* Teks Kutipan
§ §

Film di kepala

Sebelum bertemu orang, apalagi orang baru, adakalanya kita membayangkan situasi komunikasi yang akan terjadi. Mungkin sosoknya galak, dan susah diajak berembug. Terbayang kita gugup berbicara. Keringat mengucur. Kata-kata keluar sepatah demi sepatah.

Atau, mungkin kita membayangkan orang itu baik, menyambut hangat, dan mau mendengarkan dengan cermat. Kita sedang berbicara lancar, penuh senyum dan meyakinkan. 
Kita juga menambahkan voice over, suara-suara, mirip pemandu cerita di film anak-anak. “Waduh, apakah saya mampu meyakinkannya” atau “Sunggung ini pengalaman yang menyenangkan.”

Sepertinya, ada film di kepala kita. Mengalir ceritanya. Mungkin dipengaruhi pengalaman berkomunikasi sebelumnya. Bisa juga oleh cerita-cerita yang didengar dari orang lain. Atau, bisa juga karena prasangka belaka.

Film di kepala adalah salah contoh komunikasi pada diri sendiri atau yang disebut sebagai komunikasi intrapersonal.  

Bagaimana kita berbicara pada diri sendiri sesungguhnya ikut mempengaruhi perilaku berkomunikasi kita nantinya atau saat benar-benar bertemu dengan orangnya. Walaupun, tentu saja, tidak 100% begitu karena faktor-faktor lain.

Membayangkan situasi komunikasi negatif, sulit, ditolak, atau direndahkan akan memunculkan perasaan khawatir. Ada ketakutan menghadapi orang itu. Perasaan itu lalu menjalar ke pikiran dan tubuh. Pikiran tegang. Lidah yang biasanya lihai berkata-kata menjadi kelu.
Untungnya, sutradaranya adalah kita sendiri. Selama masih di kepala sendiri, kita bisa menentukan bagaimana sosok orang yang akan dihadapi dan bagaimana sosok kita sendiri. Juga, bagaimana adegan-adegan yang berlangsung. Karena itu, kita perlu menyusun film yang positif di kepala kita.

Sekitar tahun 2008 saya bersama tim diundang sebuah kementerian untuk berbagi teknik-teknik mengembangkan partisipasi di masyarakat. Saat sesi berlangsung saya terkejut melihat anggota tim yang tiba-tiba lupa. Blank. Juga mengirim kode, minta pertolongan. Akhirnya, saya mengambil alih sesi-sesi yang mestinya mereka tangani.

Di sela rehat, saya tanyakan, “Ada apa ini? Kalian kan sangat menguasai?” Mereka sudah hampir setahun praktik teknik yang sama di lapangan. Puluhan kali sudah mempraktikkan. Jadi, mestinya sudah di luar kepala.

§ §

* Baris Data
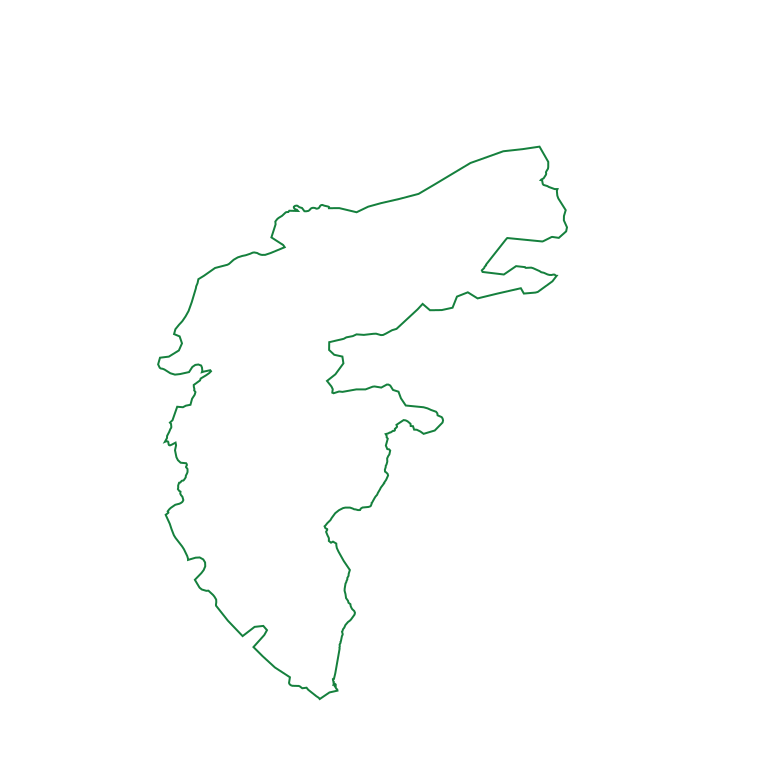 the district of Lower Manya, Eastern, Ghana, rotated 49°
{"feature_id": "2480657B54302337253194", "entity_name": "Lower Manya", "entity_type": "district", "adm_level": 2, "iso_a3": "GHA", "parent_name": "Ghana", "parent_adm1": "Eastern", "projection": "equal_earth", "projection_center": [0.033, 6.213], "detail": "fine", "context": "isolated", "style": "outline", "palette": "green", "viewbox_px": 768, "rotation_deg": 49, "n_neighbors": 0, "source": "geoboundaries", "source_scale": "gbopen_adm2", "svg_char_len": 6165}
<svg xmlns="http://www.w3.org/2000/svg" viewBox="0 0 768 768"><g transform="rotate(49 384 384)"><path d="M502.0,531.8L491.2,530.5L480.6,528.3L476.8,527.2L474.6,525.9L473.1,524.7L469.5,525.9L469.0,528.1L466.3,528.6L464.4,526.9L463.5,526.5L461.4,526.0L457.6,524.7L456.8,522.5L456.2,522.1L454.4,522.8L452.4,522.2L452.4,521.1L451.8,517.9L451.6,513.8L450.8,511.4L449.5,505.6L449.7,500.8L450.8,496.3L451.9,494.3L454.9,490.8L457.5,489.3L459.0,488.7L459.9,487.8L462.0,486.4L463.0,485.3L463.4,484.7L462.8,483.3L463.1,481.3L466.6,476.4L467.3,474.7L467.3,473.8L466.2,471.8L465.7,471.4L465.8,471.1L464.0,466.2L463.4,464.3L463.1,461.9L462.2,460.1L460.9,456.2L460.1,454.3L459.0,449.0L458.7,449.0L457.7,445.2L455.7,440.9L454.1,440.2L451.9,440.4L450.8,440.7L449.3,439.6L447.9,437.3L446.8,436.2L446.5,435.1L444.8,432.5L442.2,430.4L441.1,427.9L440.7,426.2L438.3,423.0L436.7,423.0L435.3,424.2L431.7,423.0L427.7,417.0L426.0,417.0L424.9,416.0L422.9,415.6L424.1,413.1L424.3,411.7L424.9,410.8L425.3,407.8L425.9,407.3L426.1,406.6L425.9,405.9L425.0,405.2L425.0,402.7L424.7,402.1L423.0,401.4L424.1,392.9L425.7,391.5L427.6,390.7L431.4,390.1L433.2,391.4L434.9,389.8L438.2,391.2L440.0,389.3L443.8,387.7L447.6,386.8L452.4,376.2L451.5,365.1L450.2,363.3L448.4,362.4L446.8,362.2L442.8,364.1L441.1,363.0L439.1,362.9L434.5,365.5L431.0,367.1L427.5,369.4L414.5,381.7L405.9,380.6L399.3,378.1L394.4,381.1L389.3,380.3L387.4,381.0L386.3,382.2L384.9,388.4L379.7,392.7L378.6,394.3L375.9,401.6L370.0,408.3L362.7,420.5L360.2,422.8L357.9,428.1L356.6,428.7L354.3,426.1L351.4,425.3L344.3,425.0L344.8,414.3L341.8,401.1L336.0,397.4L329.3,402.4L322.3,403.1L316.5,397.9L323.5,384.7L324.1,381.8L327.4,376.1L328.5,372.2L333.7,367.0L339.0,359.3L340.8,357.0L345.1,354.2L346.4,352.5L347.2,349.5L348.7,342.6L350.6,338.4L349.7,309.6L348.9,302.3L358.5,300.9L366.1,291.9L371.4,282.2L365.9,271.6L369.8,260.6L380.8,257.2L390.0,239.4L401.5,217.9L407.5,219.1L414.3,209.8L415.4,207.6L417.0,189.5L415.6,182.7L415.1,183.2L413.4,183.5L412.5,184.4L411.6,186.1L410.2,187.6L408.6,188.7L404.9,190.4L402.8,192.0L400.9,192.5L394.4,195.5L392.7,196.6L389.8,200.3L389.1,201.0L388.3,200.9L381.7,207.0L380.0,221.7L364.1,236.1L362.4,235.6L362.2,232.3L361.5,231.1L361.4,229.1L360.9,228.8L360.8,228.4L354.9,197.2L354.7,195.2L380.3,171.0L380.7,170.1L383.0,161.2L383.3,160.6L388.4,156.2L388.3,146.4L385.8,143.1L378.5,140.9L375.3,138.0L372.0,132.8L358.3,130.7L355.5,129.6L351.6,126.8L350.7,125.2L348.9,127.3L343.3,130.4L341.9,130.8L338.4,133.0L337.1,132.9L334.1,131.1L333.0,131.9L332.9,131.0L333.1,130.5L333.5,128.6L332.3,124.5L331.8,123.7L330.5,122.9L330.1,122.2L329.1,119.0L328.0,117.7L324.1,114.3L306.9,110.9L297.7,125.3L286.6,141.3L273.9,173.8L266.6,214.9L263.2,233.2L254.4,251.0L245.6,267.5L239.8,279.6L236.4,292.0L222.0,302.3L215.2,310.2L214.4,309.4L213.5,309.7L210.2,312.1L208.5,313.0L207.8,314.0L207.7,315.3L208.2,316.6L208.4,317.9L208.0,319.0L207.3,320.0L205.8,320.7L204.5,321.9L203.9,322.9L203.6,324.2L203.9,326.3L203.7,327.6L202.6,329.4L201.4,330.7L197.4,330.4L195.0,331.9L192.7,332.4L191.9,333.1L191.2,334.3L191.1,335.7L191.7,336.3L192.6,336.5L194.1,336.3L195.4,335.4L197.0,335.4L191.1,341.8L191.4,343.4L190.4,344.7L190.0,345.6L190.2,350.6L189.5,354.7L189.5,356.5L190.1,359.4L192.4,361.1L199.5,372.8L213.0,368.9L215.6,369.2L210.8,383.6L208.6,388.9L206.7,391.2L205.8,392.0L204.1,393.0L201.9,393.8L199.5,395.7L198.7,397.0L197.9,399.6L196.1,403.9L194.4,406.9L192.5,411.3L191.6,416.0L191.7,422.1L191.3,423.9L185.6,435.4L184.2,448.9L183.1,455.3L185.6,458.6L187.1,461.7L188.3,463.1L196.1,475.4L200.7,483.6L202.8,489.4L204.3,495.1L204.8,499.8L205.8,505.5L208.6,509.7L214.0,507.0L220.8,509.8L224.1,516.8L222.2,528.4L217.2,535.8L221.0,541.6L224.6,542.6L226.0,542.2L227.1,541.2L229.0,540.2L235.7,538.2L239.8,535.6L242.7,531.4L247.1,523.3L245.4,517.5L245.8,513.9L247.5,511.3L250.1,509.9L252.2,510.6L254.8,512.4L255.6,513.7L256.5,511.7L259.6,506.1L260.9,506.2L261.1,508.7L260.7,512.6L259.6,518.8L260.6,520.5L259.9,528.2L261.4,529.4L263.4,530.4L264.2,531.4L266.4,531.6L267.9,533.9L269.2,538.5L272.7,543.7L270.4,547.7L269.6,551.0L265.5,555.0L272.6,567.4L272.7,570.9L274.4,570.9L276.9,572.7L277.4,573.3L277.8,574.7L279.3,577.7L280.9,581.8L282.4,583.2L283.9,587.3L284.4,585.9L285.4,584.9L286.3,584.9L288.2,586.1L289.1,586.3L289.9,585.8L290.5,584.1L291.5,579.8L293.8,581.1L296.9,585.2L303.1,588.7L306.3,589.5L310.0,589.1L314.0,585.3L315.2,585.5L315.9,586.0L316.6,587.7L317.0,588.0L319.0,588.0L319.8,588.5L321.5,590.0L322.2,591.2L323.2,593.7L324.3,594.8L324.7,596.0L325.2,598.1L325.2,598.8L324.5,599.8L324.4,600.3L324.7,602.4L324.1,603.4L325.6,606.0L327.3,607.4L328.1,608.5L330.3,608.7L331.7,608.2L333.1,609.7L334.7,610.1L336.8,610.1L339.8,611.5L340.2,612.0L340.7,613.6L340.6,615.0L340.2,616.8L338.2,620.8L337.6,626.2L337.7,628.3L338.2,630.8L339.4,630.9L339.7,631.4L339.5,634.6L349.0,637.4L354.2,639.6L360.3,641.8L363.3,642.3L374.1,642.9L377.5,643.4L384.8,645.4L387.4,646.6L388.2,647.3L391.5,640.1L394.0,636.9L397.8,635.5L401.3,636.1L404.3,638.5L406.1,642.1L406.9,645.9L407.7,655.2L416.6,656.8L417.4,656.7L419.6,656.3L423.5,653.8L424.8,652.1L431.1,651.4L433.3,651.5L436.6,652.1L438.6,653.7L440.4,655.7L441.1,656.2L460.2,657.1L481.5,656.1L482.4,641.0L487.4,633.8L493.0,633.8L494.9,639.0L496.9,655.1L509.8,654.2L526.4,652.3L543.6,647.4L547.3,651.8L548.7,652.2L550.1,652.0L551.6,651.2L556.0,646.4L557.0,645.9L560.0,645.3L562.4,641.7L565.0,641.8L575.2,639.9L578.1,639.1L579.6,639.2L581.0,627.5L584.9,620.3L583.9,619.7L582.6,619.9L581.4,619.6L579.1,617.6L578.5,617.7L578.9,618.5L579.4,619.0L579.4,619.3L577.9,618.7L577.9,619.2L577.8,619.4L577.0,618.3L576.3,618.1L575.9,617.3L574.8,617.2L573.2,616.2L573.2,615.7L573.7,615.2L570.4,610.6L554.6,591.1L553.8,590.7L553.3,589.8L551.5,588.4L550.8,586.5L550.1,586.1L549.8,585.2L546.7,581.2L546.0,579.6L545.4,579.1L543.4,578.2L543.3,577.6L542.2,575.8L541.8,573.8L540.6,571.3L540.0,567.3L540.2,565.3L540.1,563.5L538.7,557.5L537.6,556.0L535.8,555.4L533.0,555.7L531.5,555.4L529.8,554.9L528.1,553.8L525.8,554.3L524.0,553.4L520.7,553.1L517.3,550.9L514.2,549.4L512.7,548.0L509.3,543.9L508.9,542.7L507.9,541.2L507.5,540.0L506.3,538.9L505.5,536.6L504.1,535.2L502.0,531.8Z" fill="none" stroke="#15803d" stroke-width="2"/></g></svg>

§ §

Dalam teks kutipan, film di kepala disebut sebagai contoh jenis komunikasi apa? Data di atas tidak ada hubungannya dengan teks kutipan.

Komunikasi pada diri sendiri, yang disebut komunikasi intrapersonal.